4) In Lagos, we had invited one of our customers to dinner. He landed up at the hotel, accompanied by a lady, who I assumed was his wife. During dinner, I asked him: "So Iyk, how many children do you have?" He choked over his beer and his companion gave him a thoughtful look. He finally recovered smartly and said: "None yet - what about you?". I said I had two and he should not delay. They were a joy to watch. Later on I learnt he was yet to marry.

5) On 9/10 we were travelling to Libreville (Gabon) via Douala (Cameroon). On the first leg of the journey, we had a young small Nigerian in the window-seat, followed by Srikanth (my colleague) and then myself on the aisle seat. That chap polished off his own food, put two extra buns in the bag ("for me brother") and asked Srikanth what was it he was not having. Srikanth was not well and gave him all his things. The Nigerial was upset with Srikanth since he had not taken repeat helpings! To quieten him, I gave him some of mine, which he put in his bag ("for me brother").

6) Nigerian businessmen, however small the business, are always "Chairman" or "MD", and rightly so. A small fellow with a tiny shop would hand over a card saying: "Chairman/ CEO" - take your pick. One of them, who was a President, kept on addressing me as "Chairman" and was offended when I laughed. They take these things seriously.

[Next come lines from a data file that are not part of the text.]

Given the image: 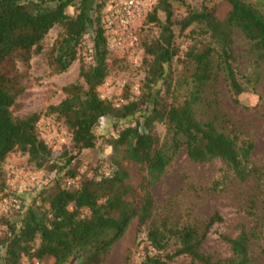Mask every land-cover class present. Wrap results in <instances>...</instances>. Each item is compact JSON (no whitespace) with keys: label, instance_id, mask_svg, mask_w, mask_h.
Returning <instances> with one entry per match:
<instances>
[{"label":"trees","instance_id":"obj_1","mask_svg":"<svg viewBox=\"0 0 264 264\" xmlns=\"http://www.w3.org/2000/svg\"><path fill=\"white\" fill-rule=\"evenodd\" d=\"M109 2L0 0V191L6 189L1 167L15 150L28 154L35 167L55 172L31 203L6 218L0 264H25V257L39 264H102L134 219L138 233L145 232L137 244L140 264H171L185 256L192 264H254L253 243L264 253V166L253 160V138L214 106L207 93L223 80L240 104L247 86L239 78L235 37L240 33L264 58V0H224L223 14L217 5L188 7L181 18L171 0H159L148 24L156 23L160 31L142 41L149 58L142 92L121 107L102 98L98 89L112 68L102 22ZM160 9L165 19L159 17ZM55 26L62 32L49 54L54 73L67 71L77 60L85 35L93 42L92 62L81 66V80L63 86L65 98L44 113L62 120L71 133L77 152L65 151L64 159L55 157L39 135L41 112L15 114L27 90L18 62L29 66ZM180 35H185L186 48L177 43ZM178 64L182 67H174ZM104 117L126 123L109 141L111 169L104 173L97 168L81 176L74 160L82 150L96 146L95 129ZM159 125L165 127L164 136ZM182 148L194 161H224V175L213 189L238 188L242 195L238 212L249 222H241L235 235L220 233L230 247L226 257L202 249L224 222L221 212L181 224L156 216L153 187ZM68 177H78V185L68 186ZM250 180L247 189L241 188Z\"/></svg>","mask_w":264,"mask_h":264},{"label":"rangeland","instance_id":"obj_2","mask_svg":"<svg viewBox=\"0 0 264 264\" xmlns=\"http://www.w3.org/2000/svg\"><path fill=\"white\" fill-rule=\"evenodd\" d=\"M171 1L177 18L184 16L188 7L200 10L203 5L209 7L217 5L220 14L225 13L227 8L224 0ZM74 11V7L69 8V12ZM158 13L161 19H165L164 11L160 9ZM159 31L156 23L147 25L141 33L142 41L157 36ZM176 31L179 35L178 28ZM61 32L62 27L60 26H55L50 31L43 40V51L32 57L29 66L22 61L18 62L20 72L25 75L24 82L27 84V90L20 95V106L15 111L17 116L32 112L42 113L37 124L39 135L52 148L54 156L59 158L65 151L70 155H76L77 150L73 146L71 133L66 124L56 116L44 113L50 104L59 103L65 98L63 86L81 80L80 68L82 65L91 64L93 46L90 34L85 35L79 46L77 60L67 71L54 73L50 65L49 54ZM177 43L186 48L188 42L185 40V35L177 37ZM234 48L239 78L247 86V89L239 96L240 104L234 102L223 80L207 93V97L213 101L214 106L218 104L223 112L253 138L255 143L253 160L256 164L264 166V58L258 51L253 50L251 42L244 39L240 33L236 34ZM148 60L149 58L143 55L141 65L136 68L129 64L127 58L115 63L116 61L110 55L109 61L112 68L110 75L98 88L100 96L112 101L114 105L120 98H124L127 102L135 99L142 92ZM174 67L181 68L182 65L178 64ZM136 86L139 90L135 88ZM116 122L117 120L110 117L102 118L95 129L96 146L82 150L77 155V160L74 162L76 161L75 163L80 166L81 176H90L97 171V168L99 172L108 173L110 171L108 158L112 153V146L109 141L116 137L120 129L126 125L124 121ZM158 132L164 136L165 127L159 125ZM225 168V163L221 159L194 161L189 157L187 150L182 148L153 187L157 203L156 216L159 218L167 216L174 224H181L189 219H207L215 212H221L224 222L214 228L202 246L204 251L215 252L221 257L230 254V247L221 238L220 233L235 235L241 222H249L238 212L242 201L238 188L235 191L213 189L215 181L223 177ZM1 170L6 181V189L0 191V235L6 229V218L23 205L31 203L55 177V172L35 167L29 162L28 154L21 150L11 152ZM65 180L68 186H76L79 181L78 177H68ZM252 182L250 180L247 185L245 184L246 186L242 185L241 188L247 189ZM14 200L20 202V208L12 207ZM144 238L145 232L138 233L137 220L134 219L123 237L105 256L102 264H140V250L137 244ZM252 247L256 257L254 264H264V253L261 252L260 244L254 242ZM34 262L35 259L31 261L27 257L24 258L25 264H34ZM171 264H192V260L185 256Z\"/></svg>","mask_w":264,"mask_h":264},{"label":"built area","instance_id":"obj_3","mask_svg":"<svg viewBox=\"0 0 264 264\" xmlns=\"http://www.w3.org/2000/svg\"><path fill=\"white\" fill-rule=\"evenodd\" d=\"M158 0H110L102 16L103 27L107 36V46L112 59H128L129 64L139 67L142 63V31L148 24V16ZM139 90V87H135ZM127 103L124 98L116 101L115 106ZM14 208H20L14 200ZM34 264H39L35 259Z\"/></svg>","mask_w":264,"mask_h":264}]
</instances>
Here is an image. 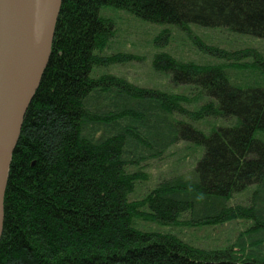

7) At Douala, the transit point between Lagos and Libreville, the language turned French. The police kept our passports and told us, with a lot of pantomime, to get boarding cards for him to stamp (banging fist on hand) from Air Gabon (whoosh! flight taking off). We were wandering around looking for Air Gabon when an English-speaking "friend" attached himself to us, kept on giving us various useful tips about surviving the next two hours and finally asked for some help for "his friend". We gave him a dollar and he was terribly unhappy.

8) We had a funny mix-up after we had arrived at Lagos in the night. I got a call just after checking into the hotel: "Hello Mr. Ray! Welcome to Lagos." He was a Mr. Tato and he said his boys will be coming after half-an-hour to collect me for dinner. "My wife has cooked many many African dishes for you." I thought he was a customer I didn't know of and told Srikanth. He was also mystified. We called back the mobile number but there was no proper response. It was intriguing who could know about my arrival. We anyway went down for dinner at 9.30 pm, telling reception where we were. At 10.30 pm, when we were back in our rooms, I got a call again: "Mr. Ray! I come to hotel and go to restaurant but you are not there." It emerged he was looking for a different Mr. Ray in the same hotel. By then all his wife's cooking had gone to waste!